There will always be an argument of what mode is the best one to shoot in.
I am not going to go into all of those modes, since I mostly shoot in manual mode. Which is the preferred mode for many landscape photographers.
But the important thing is to step away from automatic mode, even if that may sound scary for a beginner.
In automatic mode the camera is in charge of how the photo will end up, but instead you will want to be in charge of that.
The two most common modes to do that for landscape photography are aperture-priority and manual mode.
These may look differently on your mode dial, depending on what camera you are using.
In aperture-priority you set the aperture manually, while the camera sets the correct shutter speed so that the photo will be exposed properly.
The aperture-priority mode works well in most landscape photography. Yet I find that mastering the manual mode, where I take control of all the functions myself, makes me more certain that I will get the end product that I want.

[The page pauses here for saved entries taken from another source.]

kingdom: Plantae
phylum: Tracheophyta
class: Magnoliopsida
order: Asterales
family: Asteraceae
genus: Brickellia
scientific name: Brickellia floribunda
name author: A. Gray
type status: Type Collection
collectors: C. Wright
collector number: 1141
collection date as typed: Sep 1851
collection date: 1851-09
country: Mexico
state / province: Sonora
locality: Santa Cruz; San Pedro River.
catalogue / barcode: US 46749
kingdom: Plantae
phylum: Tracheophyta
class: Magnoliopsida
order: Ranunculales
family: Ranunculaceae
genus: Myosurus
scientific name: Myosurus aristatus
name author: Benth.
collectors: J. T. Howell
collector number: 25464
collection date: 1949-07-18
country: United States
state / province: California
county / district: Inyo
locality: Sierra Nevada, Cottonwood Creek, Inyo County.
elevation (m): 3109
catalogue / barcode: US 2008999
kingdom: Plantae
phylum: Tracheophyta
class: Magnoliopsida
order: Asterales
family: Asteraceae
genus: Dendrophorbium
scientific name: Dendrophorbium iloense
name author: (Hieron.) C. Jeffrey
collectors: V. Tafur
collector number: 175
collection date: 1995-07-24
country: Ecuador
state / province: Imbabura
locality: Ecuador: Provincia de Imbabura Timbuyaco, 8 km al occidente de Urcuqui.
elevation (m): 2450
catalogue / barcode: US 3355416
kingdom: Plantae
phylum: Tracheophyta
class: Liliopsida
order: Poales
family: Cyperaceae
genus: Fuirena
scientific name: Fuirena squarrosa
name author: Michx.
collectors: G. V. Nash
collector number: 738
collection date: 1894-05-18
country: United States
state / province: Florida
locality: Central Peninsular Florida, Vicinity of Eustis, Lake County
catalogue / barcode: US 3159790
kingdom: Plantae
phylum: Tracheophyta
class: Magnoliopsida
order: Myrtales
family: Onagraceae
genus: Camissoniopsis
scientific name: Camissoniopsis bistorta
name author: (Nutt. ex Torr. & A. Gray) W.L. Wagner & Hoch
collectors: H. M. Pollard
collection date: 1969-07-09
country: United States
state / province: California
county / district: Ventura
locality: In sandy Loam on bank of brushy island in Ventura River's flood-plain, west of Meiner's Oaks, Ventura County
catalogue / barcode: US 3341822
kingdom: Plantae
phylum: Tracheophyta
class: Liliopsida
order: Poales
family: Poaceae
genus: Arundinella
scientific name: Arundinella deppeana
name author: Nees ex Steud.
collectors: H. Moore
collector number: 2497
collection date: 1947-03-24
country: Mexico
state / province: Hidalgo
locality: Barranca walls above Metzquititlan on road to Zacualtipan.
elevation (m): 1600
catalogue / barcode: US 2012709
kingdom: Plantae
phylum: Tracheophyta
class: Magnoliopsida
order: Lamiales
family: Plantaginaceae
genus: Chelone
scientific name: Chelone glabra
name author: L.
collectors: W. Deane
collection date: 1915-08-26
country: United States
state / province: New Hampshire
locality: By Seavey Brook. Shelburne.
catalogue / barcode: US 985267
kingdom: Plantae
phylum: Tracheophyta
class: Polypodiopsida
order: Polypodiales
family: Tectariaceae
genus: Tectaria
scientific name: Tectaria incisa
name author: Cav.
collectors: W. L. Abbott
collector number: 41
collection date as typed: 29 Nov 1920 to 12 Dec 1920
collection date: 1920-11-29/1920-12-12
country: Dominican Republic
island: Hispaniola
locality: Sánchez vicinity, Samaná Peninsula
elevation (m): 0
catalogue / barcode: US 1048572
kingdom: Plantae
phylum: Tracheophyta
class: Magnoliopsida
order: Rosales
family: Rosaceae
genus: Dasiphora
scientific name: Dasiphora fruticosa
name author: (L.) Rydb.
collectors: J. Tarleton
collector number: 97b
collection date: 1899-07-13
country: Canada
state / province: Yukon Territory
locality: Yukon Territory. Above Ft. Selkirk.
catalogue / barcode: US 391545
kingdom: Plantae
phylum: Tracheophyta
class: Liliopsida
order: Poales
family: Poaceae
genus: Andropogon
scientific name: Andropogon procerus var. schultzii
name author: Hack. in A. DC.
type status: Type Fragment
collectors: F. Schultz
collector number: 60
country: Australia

And I will for that reason go more detailed into the manual mode.
In manual mode you will have to set up exposure, shutter speed and ISO manually.
And even if that may sound difficult, it is actually easier than one should think.
Most modern cameras have what is called metering, and is a very sophisticated tool at the bottom showing 3 2 1 0 1 2 3 when looking into the viewfinder.
When photographing, this tool will tell you if the camera settings are set up properly with shutter speed and aperture to get the best exposure.
If the arrow, which will show up under the numbers when focusing is to the left, the exposure is too dark. And to the right the exposure is too bright.
Let us say it is at +1, so too bright. Then you will have to adjust the settings by for instance increasing the F stop to let less light in and by doing so making the shot darker.
When the arrow is at the middle, the exposure is correct and you are ready to shoot.
You can also use this tool to underexpose or overexpose the shot if that is preferred. I often lean towards -1 when I shoot some of my more moody photos, to get it a bit darker already before the post processing.
By default the metering is set to evaluative / matrix metering where it evaluates the light in the whole frame, and this works well in most landscape photography.
But you can also narrow it down to center-weighted metering where the camera evaluates the light in the middle of the frame.
Or spot metering, where it evaluates the light on just one focus point.
So what are the best settings to shoot landscape photography and at the same time having that arrow in the middle of the metering?
That all depends on the time of the day and the light.
A good rule is to start around F10-F14 and ISO 100. This will give you a wide depth of field and for that reason a sharper photo, yet not making the shot too dark. Then adjust the shutter speed to get the metering correct.
I often shoot in the evening light, which I find looks best for landscape photography. If you use wider aperture like for instance F4, you will catch more light.
The lower F stop, the more light lets in to the camera. But at the same time the corners will not be as sharp as you would like. By adjusting to a higher F stop more of the photo will be in focus and the end result will be a sharper image.
On ISO, the lower number the less light is letting in.
Modern cameras will let you adjust the ISO pretty high, but at the same time you will get more noise into the photography.
If you prefer shooting at night time catching the Milky way or the Northern light you will have to adjust it a bit differently.
Then you will want to catch as much light as possible, and the settings may for instance be F2.8 and ISO 1600.
This will let a lot of light in, but will at the same time add some noise to the photo.
The higher ISO, the more noise you will get.
If you think that the shots get too dark due to lack of light in the scene you are shooting, always avoid using the built in flash. This flash creates a rally harsh light that does not look good.
Then it is better to adjust the settings to a higher ISO. You will get some noise, yet it will still look much better than the light from the flash.